Why are so many minors fleeing Central America for the U.S. border?

Gang violence drives dangerous journey

WASHINGTON, D.C. - Lawmakers continue to grapple this week with solutions to the crisis on the US southern border, where a mass of unaccompanied minors have flooded the border to escape what the White House has called “an urgent humanitarian crisis”.  

Since 2012, the southern U.S. border has processed a growing number of unaccompanied children from three countries in Central America: Guatemala, Honduras and El Salvador. 

Why are so many children fleeing their homelands?

These countries make up a region known as the “Northern Triangle,” where gangs and drug-trafficking organizations have gained power as states have weakened.

A recent report from the Congressional Research Service identified two groups, Mara Salvatrucha (MS-13) and Barrio 18 (18th Street) as the most active gangs in the region. 

Graphic: Elizabeth Scheltens, Scripps News


Douglas Farah, a former Washington Post reporter who covered the civil and drug wars in Central and South America and now works as a national security consultant, writes that sources in the Northern Triangle estimate that transnational drug-trafficking organizations such as Barrio 18 and Mara Salvatrucha control between a quarter and half of the land in the Northern Triangle.

Security experts like Farah and Steven Dudley, director of the research group InSight Crime, note that U.S. immigration policy is partly to blame for the rise of these groups in Central America. In the 1980s, thousands of migrants fled the Northern Triangle to escape brutal civil wars. They settled in cities like Los Angeles, and formed 18th Street and MS-13 to counter the dominance of the established Mexican-American gangs. Immigration legislation passed in the U.S. in the 1990s led to a surge in deportations of Central American gang members. 

The weak Northern Triangle governments couldn’t handle the influx of deportees. Overcrowding and violence plagued the prison system in El Salvador, where officials decided to separate the members of rival gangs. InSight Crime’s Dudley writes that the separation only seems to have increased the gangs’ capacity to organize.

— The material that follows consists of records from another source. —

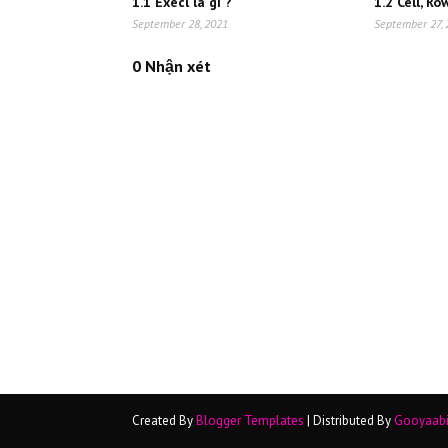
1.1 Execl là gì ?
1.2 Cell, R
September 28, 2021
September 27,
0 Nhận xét
Created By
Blogger Templates
| Distributed By
Gooyaab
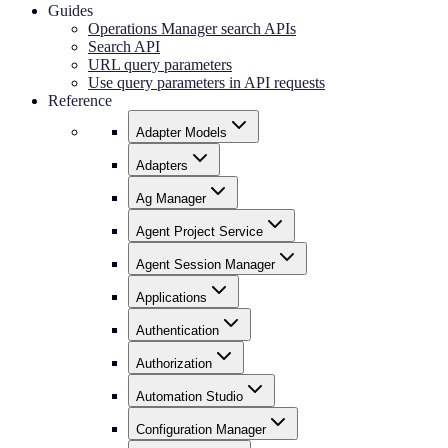
Guides
Operations Manager search APIs
Search API
URL query parameters
Use query parameters in API requests
Reference
Adapter Models
Adapters
Ag Manager
Agent Project Service
Agent Session Manager
Applications
Authentication
Authorization
Automation Studio
Configuration Manager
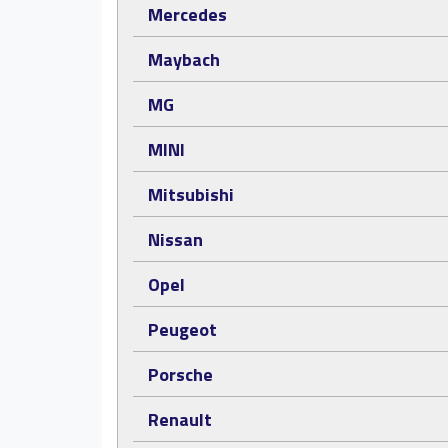
Mercedes
Maybach
MG
MINI
Mitsubishi
Nissan
Opel
Peugeot
Porsche
Renault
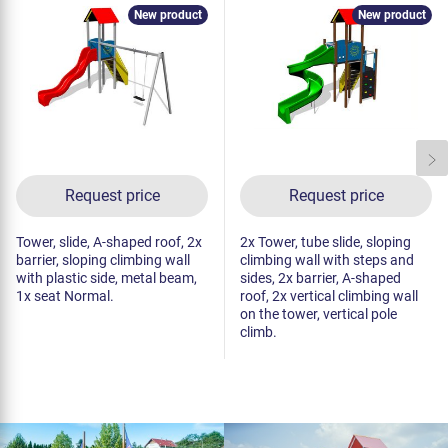
New product
New product
Request price
Request price
Tower, slide, A-shaped roof, 2x
2x Tower, tube slide, sloping
barrier, sloping climbing wall
climbing wall with steps and
with plastic side, metal beam,
sides, 2x barrier, A-shaped
1x seat Normal.
roof, 2x vertical climbing wall
on the tower, vertical pole
climb.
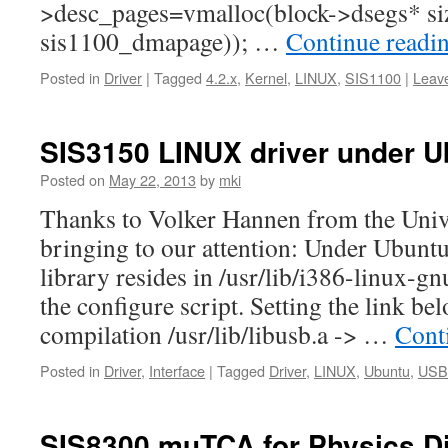
>desc_pages=vmalloc(block->dsegs* siz
sis1100_dmapage)); …
Continue readi
Posted in
Driver
|
Tagged
4.2.x
,
Kernel
,
LINUX
,
SIS1100
|
Leav
SIS3150 LINUX driver under U
Posted on
May 22, 2013
by
mki
Thanks to Volker Hannen from the Univ
bringing to our attention: Under Ubunt
library resides in /usr/lib/i386-linux-gn
the configure script. Setting the link be
compilation /usr/lib/libusb.a -> …
Cont
Posted in
Driver
,
Interface
|
Tagged
Driver
,
LINUX
,
Ubuntu
,
USB
SIS8300 muTCA for Physics Di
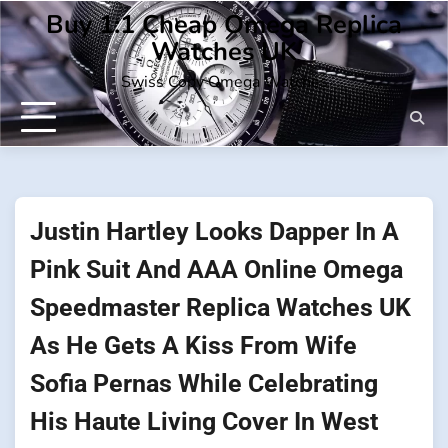
Skip
Buy 1:1 Cheap Omega Replica
to
Watches UK
content
Swiss Copy Omega Watches
Justin Hartley Looks Dapper In A
Pink Suit And AAA Online Omega
Speedmaster Replica Watches UK
As He Gets A Kiss From Wife
Sofia Pernas While Celebrating
His Haute Living Cover In West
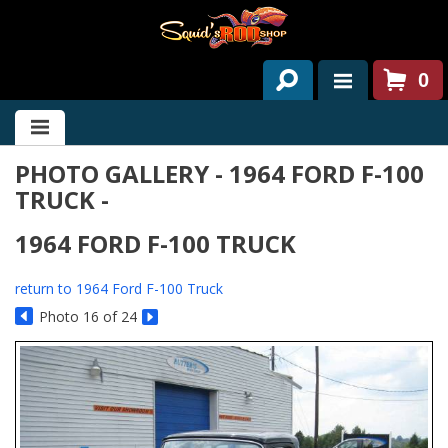
0
HOME
PHOTO GALLERY - 1964 FORD F-100
ABOUT US
TRUCK -
SERVICES
1964 FORD F-100 TRUCK
PAST PROJECTS
return to 1964 Ford F-100 Truck
PARTS
Photo 16 of 24
CONTACT US
NEWS/EVENTS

The increasing power and prominence of these gangs has made the Northern Triangle one of the world's most dangerous places to live. A recent U.S. report shows that murder rates in these countries are among the highest in the world. 

Data show that in Honduras, for example, more than 30 percent of homicides are related to gang and organized crime activity, although spotty reporting on the part of police departments makes such assessments problematic.

A recent report by the Center for Gender and Refugee Studies and Kids in Need of Defense highlighted the cases of several unaccompanied children seeking refuge in the United States from gang violence. Here are a few excerpts from the report:

  • An immigration judge held that a fourteen-year-old Guatemalan girl endured persecution when gang members forced her into their car at gunpoint and threatened to harm her if she reported them to the police. Shortly after this incident, she witnessed gang members kidnap two girls from her school who were later found dead.
  • An immigration judge found that a Salvadoran boy was “hounded at school by the gang members . . . and was personally threatened with death” The boy witnessed gang members threaten and badly beat his brother, all while under the age of eleven. Nevertheless, the judge ruled that he did not suffer past persecution.
  • Despite Edgar Chocoy’s credible testimony that gang members would kill him if he were sent back to Guatemala, an immigration judge denied his claim due to his activities as a former gang member. Seventeen days after he arrived in Guatemala, Edgar was murdered by the gang members he feared.


For those children who happen to live in places where these gangs are most powerful, the risky journey to the U.S. border is a dangerous but preferable alternative to abuse at the hands of these groups.